How is the solar corona heated? Physical models that address the question of heating of the solar corona fall into essentially two classes: wave/turbulence-driven models and reconnection/loop-opening models. The transport of waves and turbulence beyond the photosphere is central to the coronal heating problem. Zank et al., 2018 proposed a new model describing the transport and evolution of turbulence in the quiet solar corona and applied it to a simple 1D model of the corona. This model utilizes the nearly incompressible magnetohydrodynamic (MHD) equations to describe the transport of low-frequency turbulence in open magnetic field regions.

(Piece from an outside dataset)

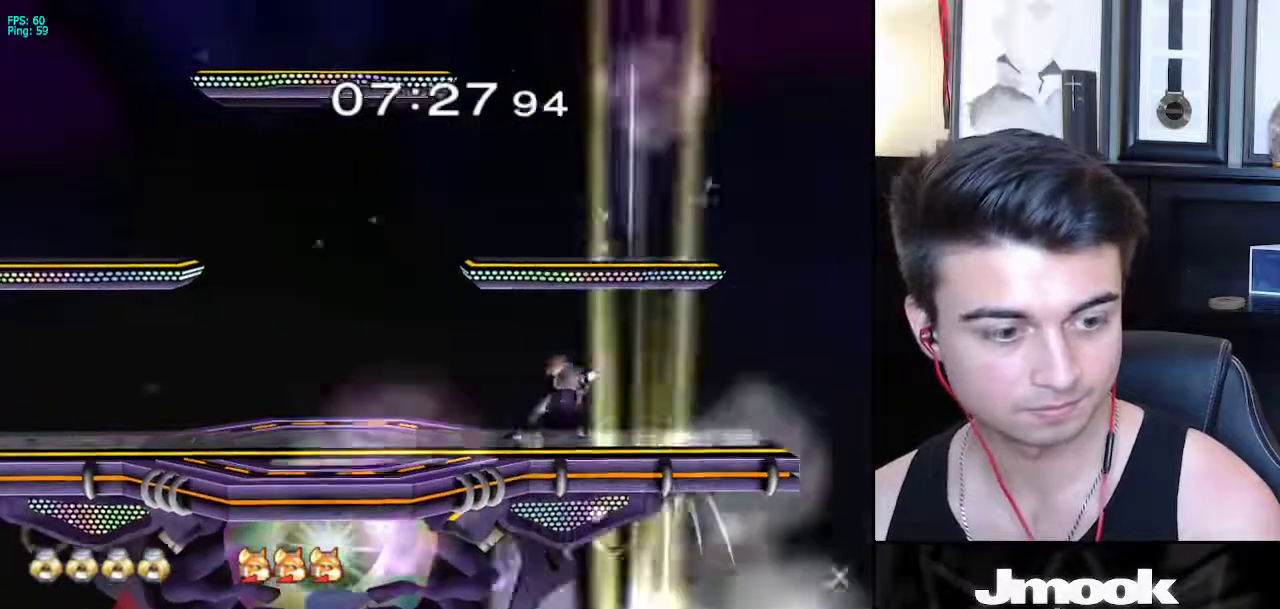
{"buttons": ["B"], "left_stick": "center", "right_stick": "center", "events": []}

The model describes the evolution of the coupled majority quasi-2D and minority slab component, driven by the magnetic carpet and advected by a subsonic, sub-Alfvénic flow from the lower corona.

In this work, we couple the nearly incompressible MHD turbulence model of Zank et al., 2018 with the data-driven MHD model of global solar corona (Yalim et al., 2017) that can be driven by a variety of solar observational data including synoptic/synchronic vector and line-of-sight magnetograms through a set of characteristically-consistent boundary conditions at the inner boundary. This provides us with a both mathematically and physically consistent, realistic tool to simulate the background solar wind.

We will present an overview of our coupled model and present results of a benchmark case of relaxing a dipole magnetic field and a three-dimensional global simulation of solar wind propagation to the Earth orbit and comparison with satellite data at 1 AU.